- Required tasks -
#1 Please answer these questions from the ACEP rule excerpt:
(a) What is the estimated imputed value of applicant and participant time spent accessing the program from FY 2019 through 2023?
(b) Which act amended the Regulatory Flexibility Act?
(c) For how many days were the Environmental Assessment and the Finding of No Significant Impact available for review?
#2 Reproduce the ACEP rule excerpt word for word, from "Our estimates of" up to and including "or local scale.".

- Excerpt -
Although these transfers create incentives that likely cause changes in 
the way society uses its resources, NRCS lacks data with which to 
identify where these resources would otherwise be used.
    NRCS also recognizes that applicants and participants incur costs 
in terms of time used to gain access to ACEP. We estimate the imputed 
value of applicant and participant time spent in accessing the program 
from FY 2019 through 2023 at $1.1 million for the 5 years.
    Our estimates of costs, benefits and transfers of ACEP on an annual 
basis are reported in Table 1. Given a 3 percent discount rate, the 
projected annualized real cost to producers of accessing the program is 
$229,000 and the projected annualized real transfers are $433 million. 
Conservation benefits from the easement are difficult to quantify at a 
national scale but have been described by studies at an individual 
project or watershed or local scale.

  Table 1--Annualized Real Estimated Costs, Benefits, and Transfers \a\
------------------------------------------------------------------------
                 Category                          Annual estimate
------------------------------------------------------------------------
Cost \b\..................................  $229,000
Benefits..................................  Qualitative
Transfers.................................  $433,000,000
------------------------------------------------------------------------
\a\ All estimates are discounted at 3 percent to 2019. Note that this
  table focuses on the costs, benefits, and transfers of the entire
  program, not the marginal change in a comparison of the 2014 and 2018
  Farm Bills.
\b\ Imputed cost of applicant time to gain access to the program.

Regulatory Flexibility Act

    The Regulatory Flexibility Act (5 U.S.C. 601-612), as amended by 
the Small Business Regulatory Enforcement Fairness Act of 1996 
(SBREFA), generally requires an agency to prepare a regulatory analysis 
of any rule whenever an agency is required by APA or any other law to 
publish a proposed rule, unless the agency certifies that the rule will 
not have a significant economic impact on a substantial number of small 
entities. This rule is not subject to the Regulatory Flexibility Act 
because this rule is exempt from notice and comment rulemaking 
requirements of the APA and no other law requires that a proposed rule 
be published for this rulemaking initiative.

Environmental Review

    The environmental impacts of this rule have been considered in a 
manner consistent with the provisions of NEPA (42 U.S.C. 4321-4347), 
the regulations of the Council on Environmental Quality (40 CFR parts 
1500-1508), and the NRCS regulations for compliance with NEPA (7 CFR 
part 650). NRCS conducted an analysis of the ACEP interim rule and 
NRCS's analysis determined there would not be a significant impact to 
the human environment and as a result, an environmental impact 
statement (EIS) is not required to be prepared (40 CFR 1501.5 and 
1501.6). The Environmental Assessment (EA) and Finding of No 
Significant Impact (FONSI) were available for review for 30 days from 
the date of publication of the interim rule in the Federal Register.

- Supplied material -
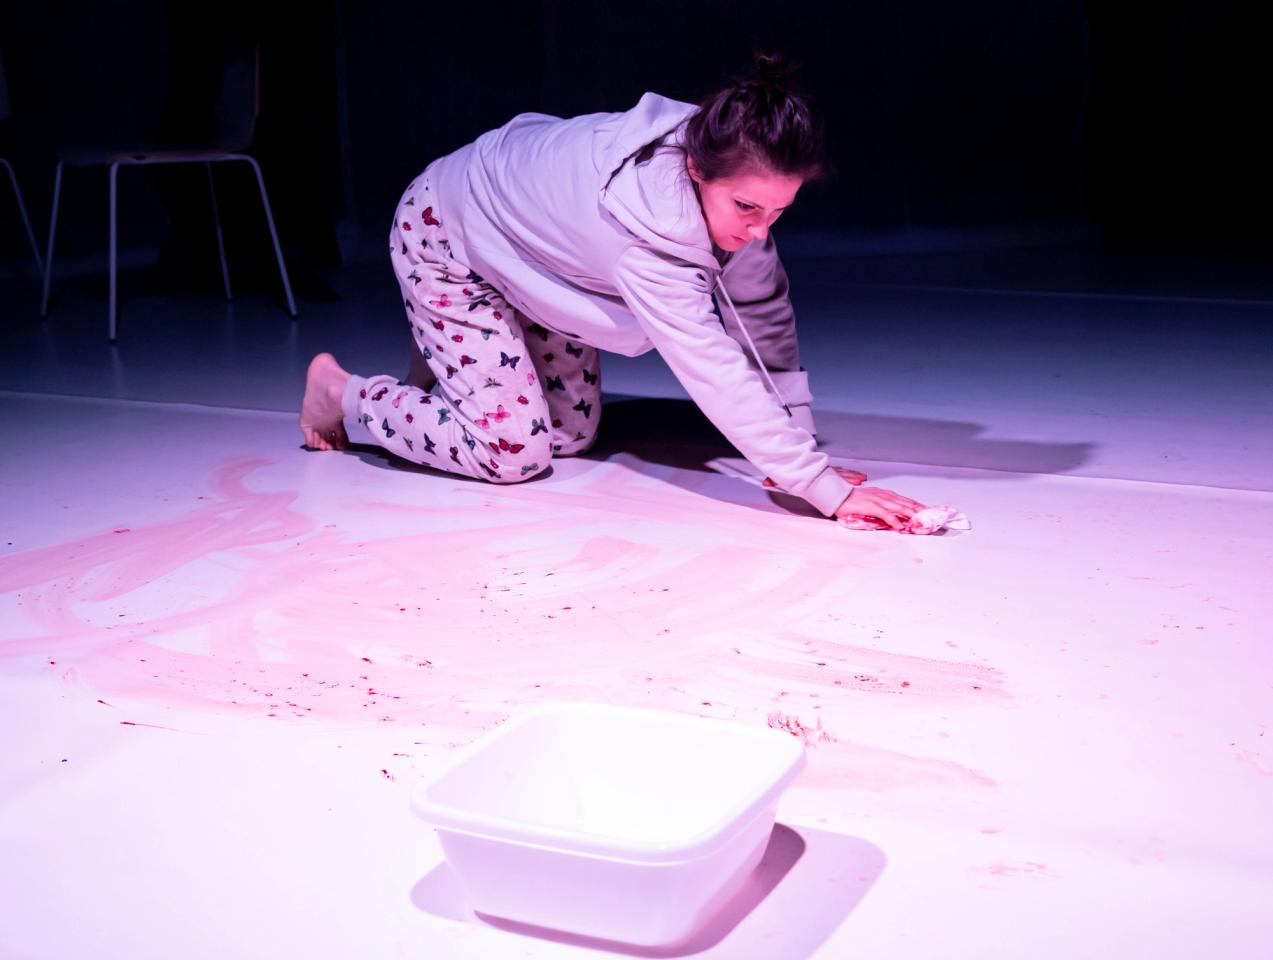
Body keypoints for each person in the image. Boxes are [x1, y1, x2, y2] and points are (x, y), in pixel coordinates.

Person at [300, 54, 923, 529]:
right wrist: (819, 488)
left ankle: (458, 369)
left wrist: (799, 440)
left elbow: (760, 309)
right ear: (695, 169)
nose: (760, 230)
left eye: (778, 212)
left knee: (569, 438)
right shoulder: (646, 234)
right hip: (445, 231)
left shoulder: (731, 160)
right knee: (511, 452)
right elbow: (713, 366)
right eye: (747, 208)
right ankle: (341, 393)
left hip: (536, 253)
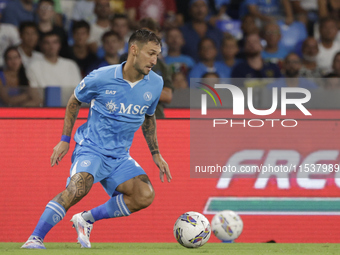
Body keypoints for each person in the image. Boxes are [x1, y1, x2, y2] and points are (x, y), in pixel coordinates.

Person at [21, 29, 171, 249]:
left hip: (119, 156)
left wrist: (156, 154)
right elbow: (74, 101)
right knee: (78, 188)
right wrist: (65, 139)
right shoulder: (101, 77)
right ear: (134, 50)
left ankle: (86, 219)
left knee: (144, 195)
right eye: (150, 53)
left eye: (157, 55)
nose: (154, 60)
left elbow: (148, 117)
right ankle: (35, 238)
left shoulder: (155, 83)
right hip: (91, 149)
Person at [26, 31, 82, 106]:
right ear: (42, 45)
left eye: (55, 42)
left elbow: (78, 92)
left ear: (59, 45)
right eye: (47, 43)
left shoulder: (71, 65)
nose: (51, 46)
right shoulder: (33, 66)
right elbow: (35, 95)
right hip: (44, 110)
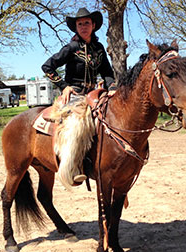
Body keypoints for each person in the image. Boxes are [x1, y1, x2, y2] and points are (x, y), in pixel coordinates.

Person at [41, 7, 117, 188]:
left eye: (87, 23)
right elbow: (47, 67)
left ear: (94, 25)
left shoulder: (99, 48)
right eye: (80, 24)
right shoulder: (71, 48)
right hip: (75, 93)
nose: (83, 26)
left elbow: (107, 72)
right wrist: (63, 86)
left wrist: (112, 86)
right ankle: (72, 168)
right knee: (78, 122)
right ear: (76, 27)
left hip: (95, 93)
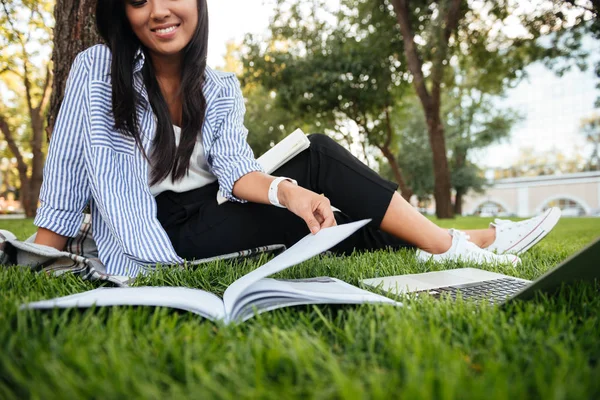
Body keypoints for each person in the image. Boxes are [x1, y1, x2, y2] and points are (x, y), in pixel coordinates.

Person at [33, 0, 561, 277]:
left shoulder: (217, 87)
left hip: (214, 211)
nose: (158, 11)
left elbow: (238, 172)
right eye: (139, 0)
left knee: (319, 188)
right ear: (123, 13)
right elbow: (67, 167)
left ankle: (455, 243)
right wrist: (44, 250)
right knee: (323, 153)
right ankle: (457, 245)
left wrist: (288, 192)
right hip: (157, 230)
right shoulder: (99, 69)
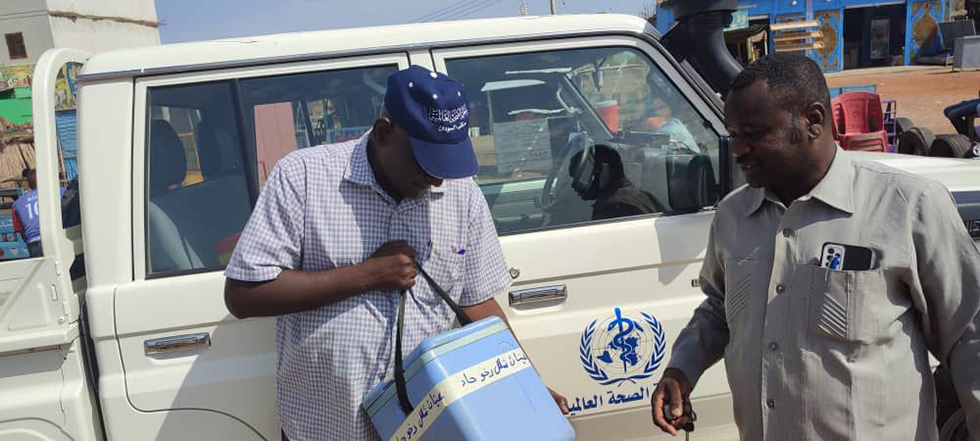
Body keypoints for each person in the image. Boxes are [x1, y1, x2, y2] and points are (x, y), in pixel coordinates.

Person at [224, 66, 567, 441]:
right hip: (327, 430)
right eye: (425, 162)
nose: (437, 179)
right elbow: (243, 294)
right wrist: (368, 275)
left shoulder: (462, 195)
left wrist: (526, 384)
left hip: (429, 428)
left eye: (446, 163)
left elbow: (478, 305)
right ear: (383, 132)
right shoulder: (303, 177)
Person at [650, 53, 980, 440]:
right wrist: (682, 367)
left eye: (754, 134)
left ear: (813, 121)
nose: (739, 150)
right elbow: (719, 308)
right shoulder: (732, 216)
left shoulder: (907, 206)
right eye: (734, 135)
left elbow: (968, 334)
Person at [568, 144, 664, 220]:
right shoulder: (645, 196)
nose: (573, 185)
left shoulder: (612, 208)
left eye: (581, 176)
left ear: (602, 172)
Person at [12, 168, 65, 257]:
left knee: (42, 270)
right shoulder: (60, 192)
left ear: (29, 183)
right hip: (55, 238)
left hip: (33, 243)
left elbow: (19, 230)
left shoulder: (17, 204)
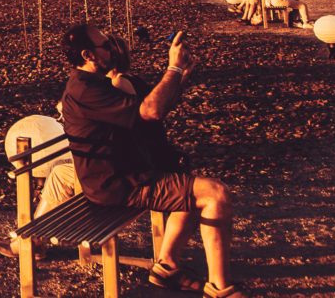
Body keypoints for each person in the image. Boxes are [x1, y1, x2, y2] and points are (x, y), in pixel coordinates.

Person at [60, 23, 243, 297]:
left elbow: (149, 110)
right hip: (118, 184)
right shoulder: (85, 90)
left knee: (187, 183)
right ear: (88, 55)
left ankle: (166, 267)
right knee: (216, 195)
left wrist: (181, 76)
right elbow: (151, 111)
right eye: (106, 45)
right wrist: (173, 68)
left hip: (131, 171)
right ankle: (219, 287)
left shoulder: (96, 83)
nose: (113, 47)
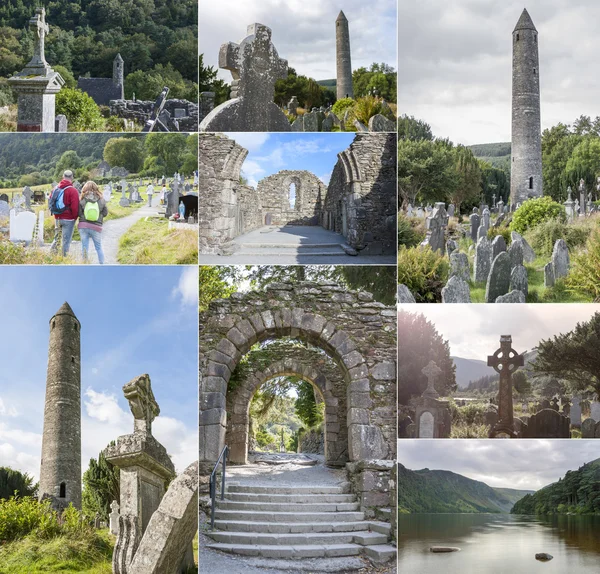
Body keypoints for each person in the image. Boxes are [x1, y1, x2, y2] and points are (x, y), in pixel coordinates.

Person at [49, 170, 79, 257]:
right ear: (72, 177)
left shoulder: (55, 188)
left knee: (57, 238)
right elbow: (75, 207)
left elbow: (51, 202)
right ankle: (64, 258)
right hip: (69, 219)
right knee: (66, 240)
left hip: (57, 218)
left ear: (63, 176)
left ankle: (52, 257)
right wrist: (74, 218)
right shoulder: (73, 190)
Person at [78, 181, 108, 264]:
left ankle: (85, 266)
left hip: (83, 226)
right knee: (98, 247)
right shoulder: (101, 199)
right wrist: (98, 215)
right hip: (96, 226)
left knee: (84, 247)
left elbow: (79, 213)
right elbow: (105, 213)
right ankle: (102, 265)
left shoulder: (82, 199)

- Answer section -
#1
(a) $1.1 million for the 5 years
(b) The Small Business Regulatory Enforcement Fairness Act of 1996 (SBREFA)
(c) 30 days

#2
Our estimates of costs, benefits and transfers of ACEP on an annual 
basis are reported in Table 1. Given a 3 percent discount rate, the 
projected annualized real cost to producers of accessing the program is 
$229,000 and the projected annualized real transfers are $433 million. 
Conservation benefits from the easement are difficult to quantify at a 
national scale but have been described by studies at an individual 
project or watershed or local scale.